## [Data excerpts]
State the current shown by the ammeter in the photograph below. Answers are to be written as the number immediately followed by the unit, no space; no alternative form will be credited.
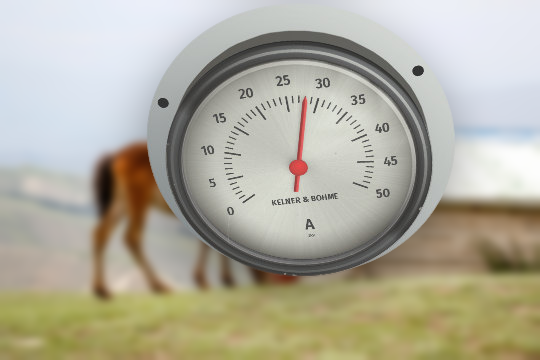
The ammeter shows 28A
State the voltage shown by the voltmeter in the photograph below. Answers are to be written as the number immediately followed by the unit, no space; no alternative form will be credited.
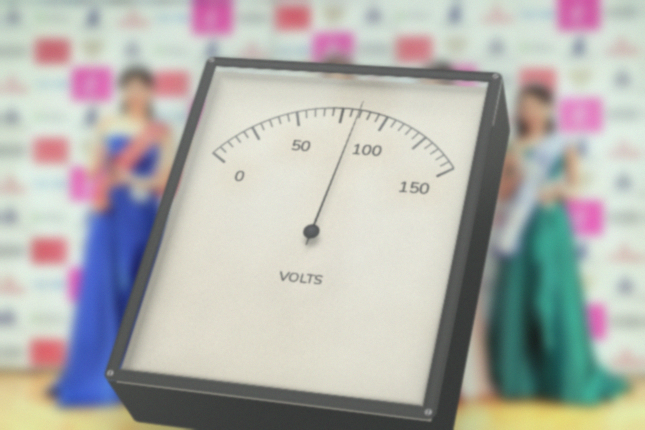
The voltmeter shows 85V
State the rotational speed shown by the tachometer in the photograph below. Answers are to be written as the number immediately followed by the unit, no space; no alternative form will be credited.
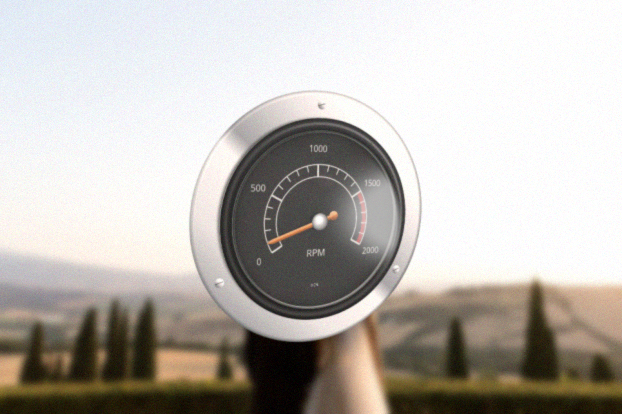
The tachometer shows 100rpm
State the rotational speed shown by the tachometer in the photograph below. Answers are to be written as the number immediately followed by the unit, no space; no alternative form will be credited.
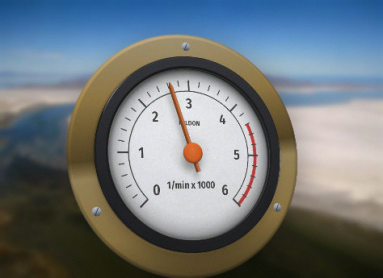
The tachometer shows 2600rpm
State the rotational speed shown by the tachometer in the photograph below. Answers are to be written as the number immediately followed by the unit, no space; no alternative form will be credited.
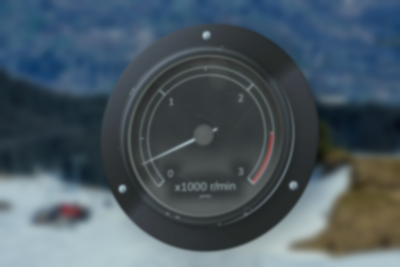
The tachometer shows 250rpm
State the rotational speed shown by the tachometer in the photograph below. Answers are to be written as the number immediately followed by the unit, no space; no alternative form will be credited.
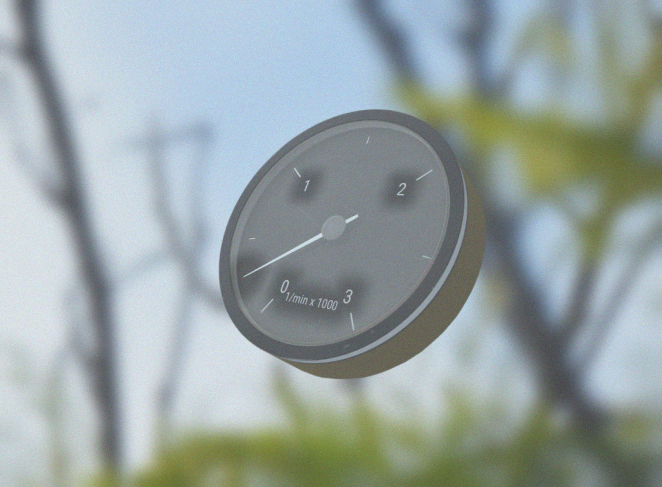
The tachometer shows 250rpm
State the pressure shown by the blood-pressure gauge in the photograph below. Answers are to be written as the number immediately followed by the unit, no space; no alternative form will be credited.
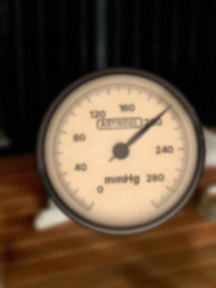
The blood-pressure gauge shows 200mmHg
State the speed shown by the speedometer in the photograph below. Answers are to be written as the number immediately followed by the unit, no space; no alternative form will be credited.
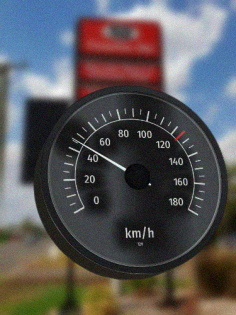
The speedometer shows 45km/h
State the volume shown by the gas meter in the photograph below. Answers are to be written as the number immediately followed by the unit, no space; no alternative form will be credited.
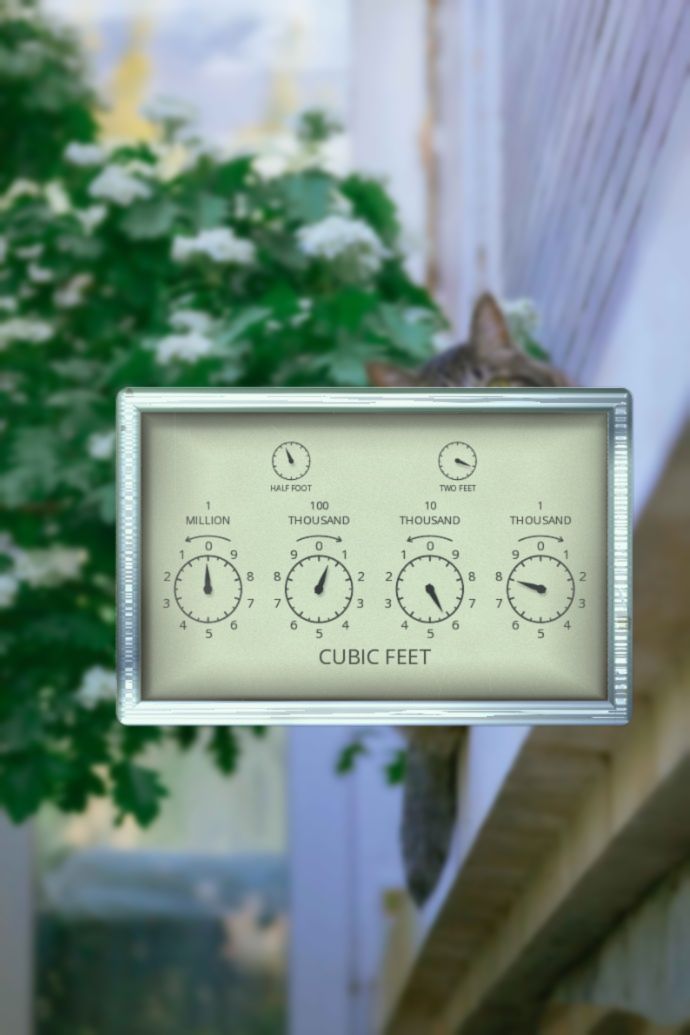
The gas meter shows 5800ft³
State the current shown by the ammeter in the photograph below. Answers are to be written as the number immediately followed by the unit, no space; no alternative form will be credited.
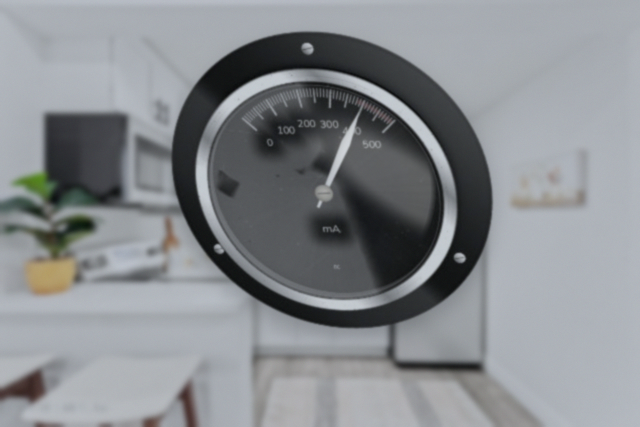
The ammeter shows 400mA
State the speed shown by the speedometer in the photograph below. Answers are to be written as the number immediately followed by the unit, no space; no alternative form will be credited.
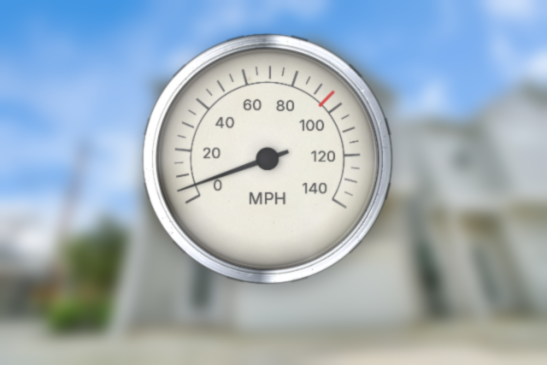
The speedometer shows 5mph
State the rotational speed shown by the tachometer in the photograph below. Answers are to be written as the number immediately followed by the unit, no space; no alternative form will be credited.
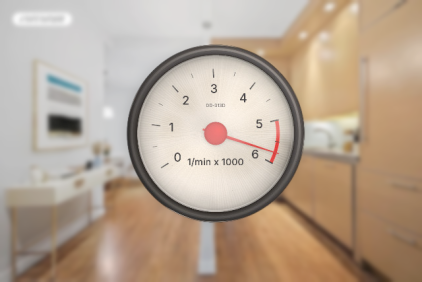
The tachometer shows 5750rpm
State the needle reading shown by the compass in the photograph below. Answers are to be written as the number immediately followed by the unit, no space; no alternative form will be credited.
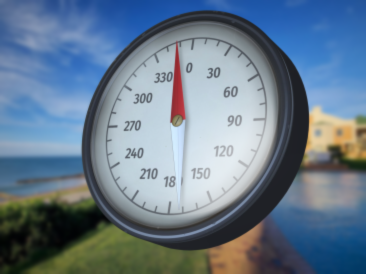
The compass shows 350°
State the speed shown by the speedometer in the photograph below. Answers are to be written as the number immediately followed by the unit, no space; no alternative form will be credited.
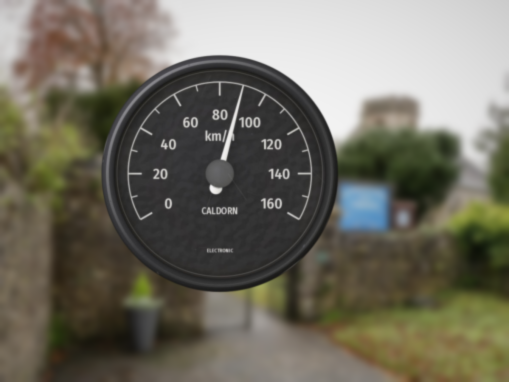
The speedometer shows 90km/h
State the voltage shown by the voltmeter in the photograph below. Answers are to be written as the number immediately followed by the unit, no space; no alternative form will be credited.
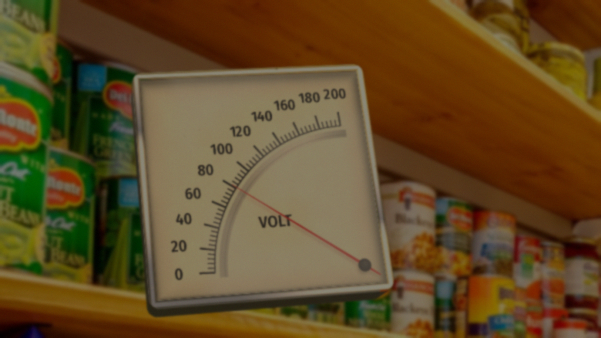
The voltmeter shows 80V
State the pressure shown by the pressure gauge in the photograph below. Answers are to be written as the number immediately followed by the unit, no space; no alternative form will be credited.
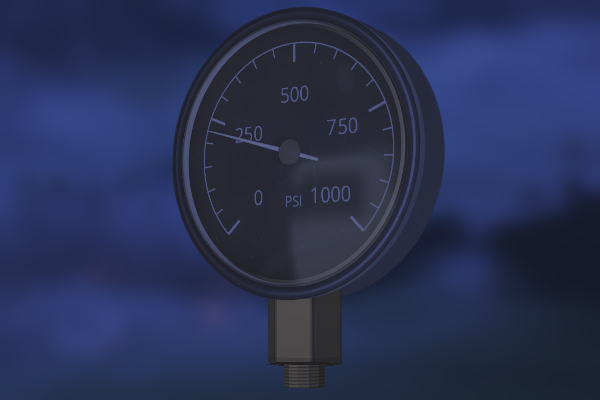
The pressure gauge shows 225psi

## [What you will do]
Retype all of the records above exactly, leaving the pictures out of your copy.

## [Exercise result]
State the current shown by the ammeter in the photograph below. Answers are to be written as the number immediately followed by the unit, no space; no alternative form will be credited.
The ammeter shows 28A
State the voltage shown by the voltmeter in the photograph below. Answers are to be written as the number immediately followed by the unit, no space; no alternative form will be credited.
The voltmeter shows 85V
State the rotational speed shown by the tachometer in the photograph below. Answers are to be written as the number immediately followed by the unit, no space; no alternative form will be credited.
The tachometer shows 100rpm
State the rotational speed shown by the tachometer in the photograph below. Answers are to be written as the number immediately followed by the unit, no space; no alternative form will be credited.
The tachometer shows 2600rpm
State the rotational speed shown by the tachometer in the photograph below. Answers are to be written as the number immediately followed by the unit, no space; no alternative form will be credited.
The tachometer shows 250rpm
State the rotational speed shown by the tachometer in the photograph below. Answers are to be written as the number immediately followed by the unit, no space; no alternative form will be credited.
The tachometer shows 250rpm
State the pressure shown by the blood-pressure gauge in the photograph below. Answers are to be written as the number immediately followed by the unit, no space; no alternative form will be credited.
The blood-pressure gauge shows 200mmHg
State the speed shown by the speedometer in the photograph below. Answers are to be written as the number immediately followed by the unit, no space; no alternative form will be credited.
The speedometer shows 45km/h
State the volume shown by the gas meter in the photograph below. Answers are to be written as the number immediately followed by the unit, no space; no alternative form will be credited.
The gas meter shows 5800ft³
State the current shown by the ammeter in the photograph below. Answers are to be written as the number immediately followed by the unit, no space; no alternative form will be credited.
The ammeter shows 400mA
State the speed shown by the speedometer in the photograph below. Answers are to be written as the number immediately followed by the unit, no space; no alternative form will be credited.
The speedometer shows 5mph
State the rotational speed shown by the tachometer in the photograph below. Answers are to be written as the number immediately followed by the unit, no space; no alternative form will be credited.
The tachometer shows 5750rpm
State the needle reading shown by the compass in the photograph below. Answers are to be written as the number immediately followed by the unit, no space; no alternative form will be credited.
The compass shows 350°
State the speed shown by the speedometer in the photograph below. Answers are to be written as the number immediately followed by the unit, no space; no alternative form will be credited.
The speedometer shows 90km/h
State the voltage shown by the voltmeter in the photograph below. Answers are to be written as the number immediately followed by the unit, no space; no alternative form will be credited.
The voltmeter shows 80V
State the pressure shown by the pressure gauge in the photograph below. Answers are to be written as the number immediately followed by the unit, no space; no alternative form will be credited.
The pressure gauge shows 225psi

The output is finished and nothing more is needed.